Since this is part comedy, you can imagine the characters who fill the ward. Craig bonds with Bobby, played by Zach Galifianakis, who seems happy to play the mentor role (quoting Dylan) for Cool Craig, but just can’t seem to find the strength to live his own life. Of course, we also get the emotionally damaged hot girl played exceptionally well by Emma Roberts (daughter of Eric, niece of Julia; Nancy Drew). The film accepts its own stereotypes for the other characters with labels such as “the schizophrenic”.

The message of the film seems to be that we all go through stages of doubt and uncertainty, and the best “cure” is to somehow remove the stress and discover our real talents and personality. You may end up creating art in the form of a brain map, or even a music video of Bowie/Queen’s “Under Pressure” (an elaborate inset to the film).  Just live.

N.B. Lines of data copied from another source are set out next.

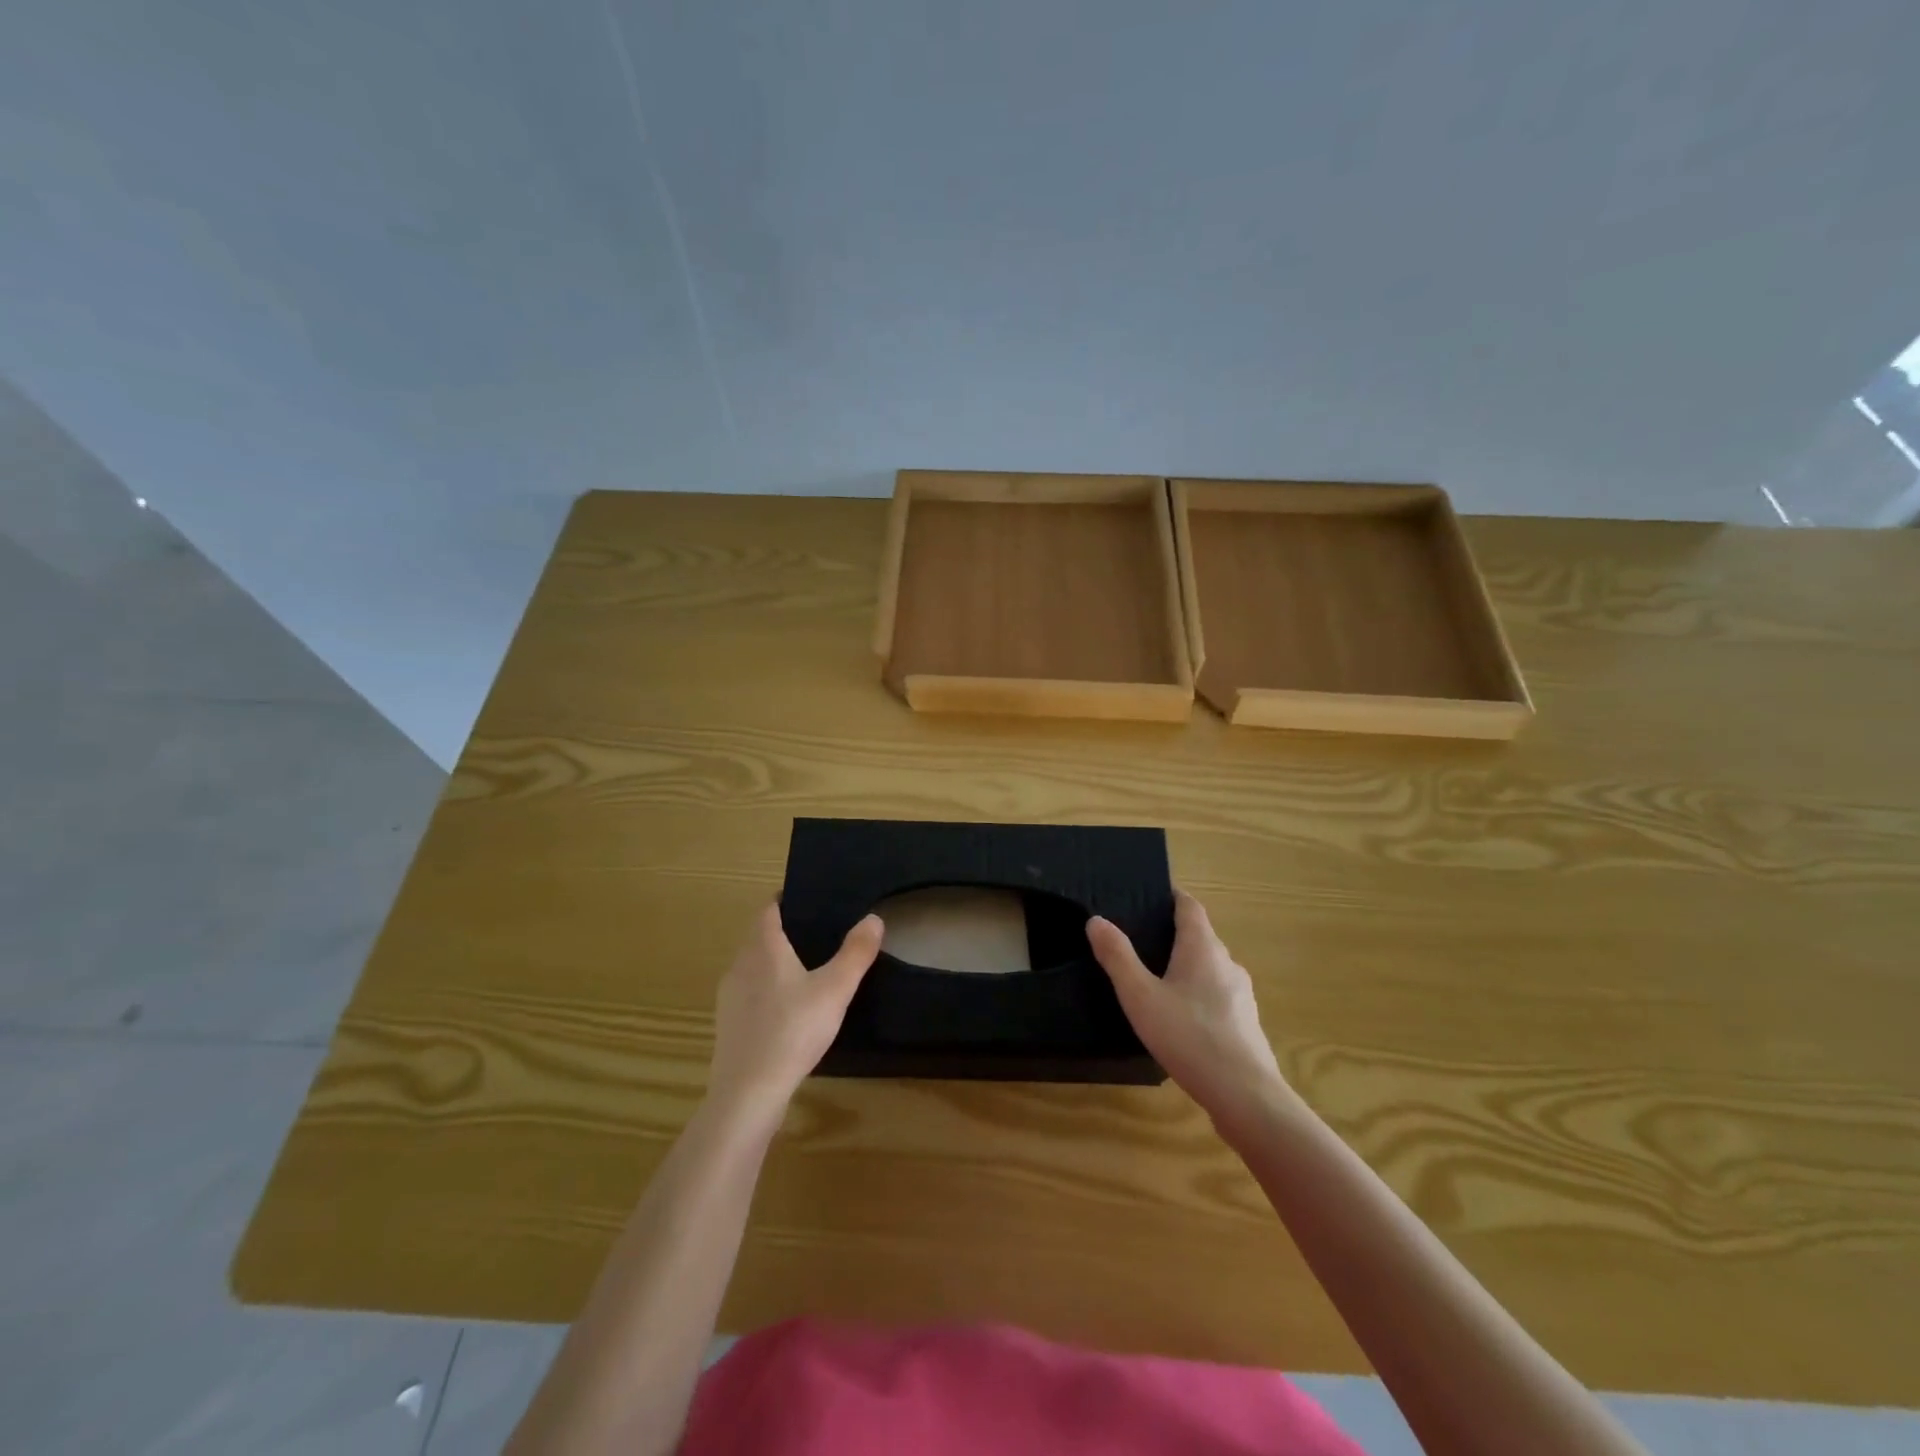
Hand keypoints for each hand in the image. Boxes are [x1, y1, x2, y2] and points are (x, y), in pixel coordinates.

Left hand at [707, 905, 883, 1123]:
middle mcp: (740, 965)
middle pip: (759, 936)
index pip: (768, 909)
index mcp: (762, 947)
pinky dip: (767, 991)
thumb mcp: (835, 989)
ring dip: (774, 963)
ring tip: (807, 971)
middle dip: (784, 931)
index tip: (809, 901)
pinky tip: (789, 1011)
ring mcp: (729, 997)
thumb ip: (856, 952)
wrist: (748, 1093)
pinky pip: (749, 995)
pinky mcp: (728, 1026)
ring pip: (753, 967)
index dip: (785, 900)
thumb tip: (873, 918)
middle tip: (818, 934)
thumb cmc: (793, 1030)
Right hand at [1088, 891, 1286, 1129]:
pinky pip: (1218, 996)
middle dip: (1174, 934)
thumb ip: (1117, 957)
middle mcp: (1227, 963)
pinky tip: (1181, 1019)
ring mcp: (1242, 994)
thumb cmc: (1189, 1037)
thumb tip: (1096, 920)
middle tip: (1140, 940)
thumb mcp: (1141, 997)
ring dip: (1187, 967)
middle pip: (1201, 936)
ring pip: (1210, 968)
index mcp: (1203, 948)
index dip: (1172, 897)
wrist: (1246, 1096)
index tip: (1150, 896)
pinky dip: (1199, 995)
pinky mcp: (1246, 1023)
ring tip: (1156, 981)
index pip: (1190, 906)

The filmmakers evidently struggled with where their line was for the direction of the story. With previous serious films Half-Nelson and Sugar, my guess is their vision was a much more complex and darker script rather than the final version which has more mass appeal. The Zach Galifianiakis character specifically, seemed poised to make a real statement. Instead we are left with his reserved, knowing smile as Craig presents him a gift and the hope of getting together for ping pong. Also, not much story is given to Emma Roberts and her penchant for cutting herself. She seems magically cured after a roof top encounter with Craig. Anyway, the comedy sections are more successful than the drama sections, provided you are able to find humor in the illness and weakness of others.

This is certainly not at the level of One Flew Over the Cuckoo’s Nest, but it is an entertaining film from a comedic perspective. It will probably be remembered as Zach Galifianiakis fist role where he flashed some real acting chops, and hopefully as Emma Roberts breakout role.

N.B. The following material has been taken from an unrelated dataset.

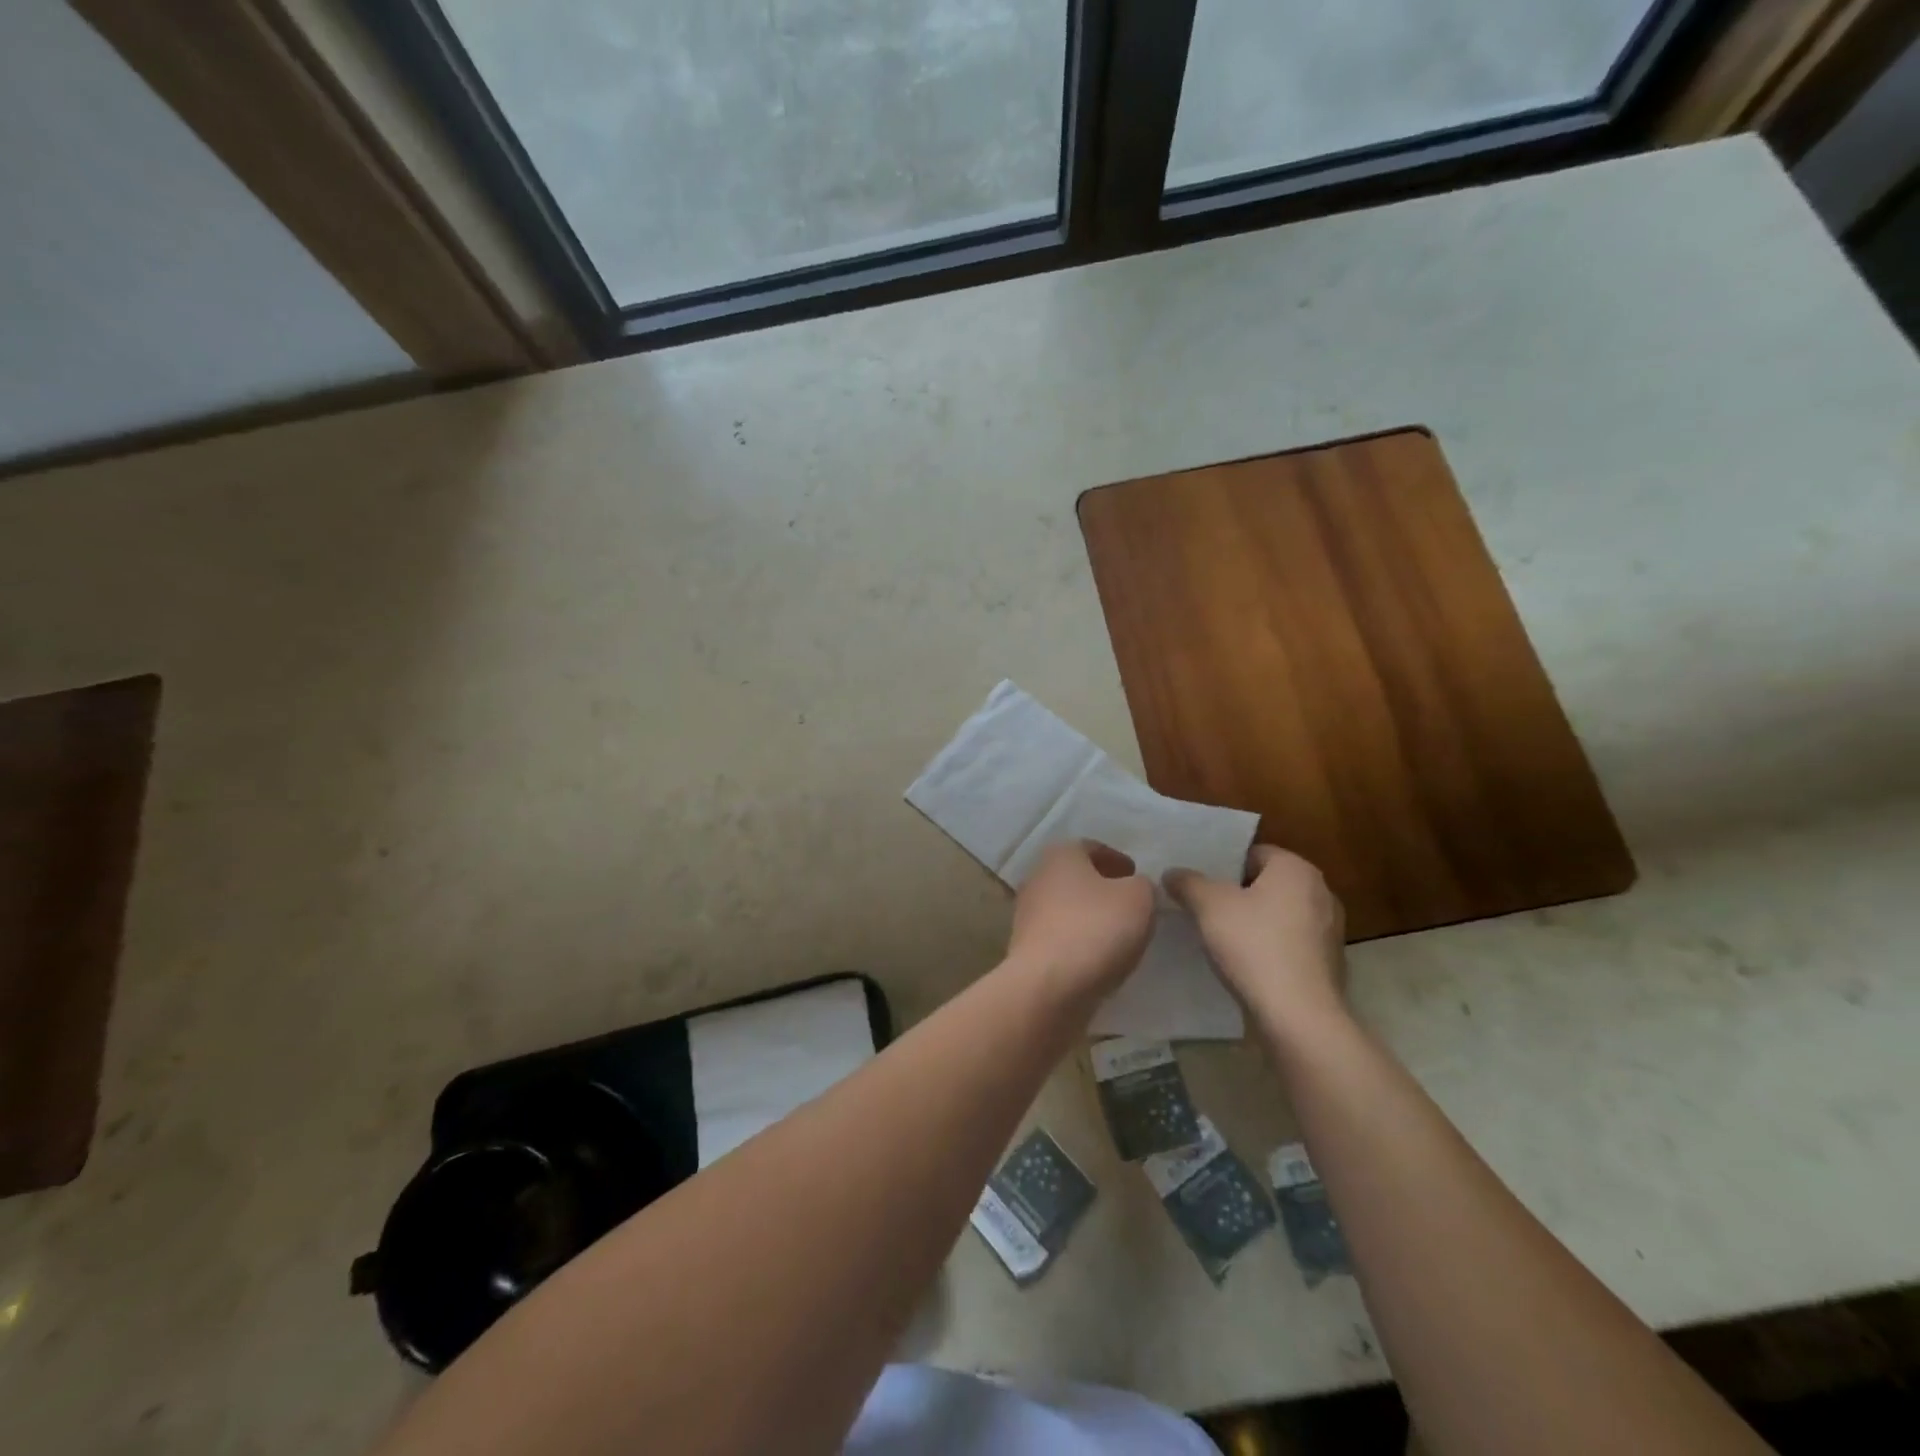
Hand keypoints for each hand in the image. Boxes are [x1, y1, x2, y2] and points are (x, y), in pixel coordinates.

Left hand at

SEE THIS MOVIE IF: you enjoy humor derived from the darker elements of life OR you want to say “I was there” when Zach Galifianakis proved he could do more than smirk.

SKIP THIS MOVIE IF: you think a movie should be either a comedy or drama, not both OR hearing the opening riff to “Under Pressure” causes flashbacks to Vanilla Ice explaining how he didn’t sample the song.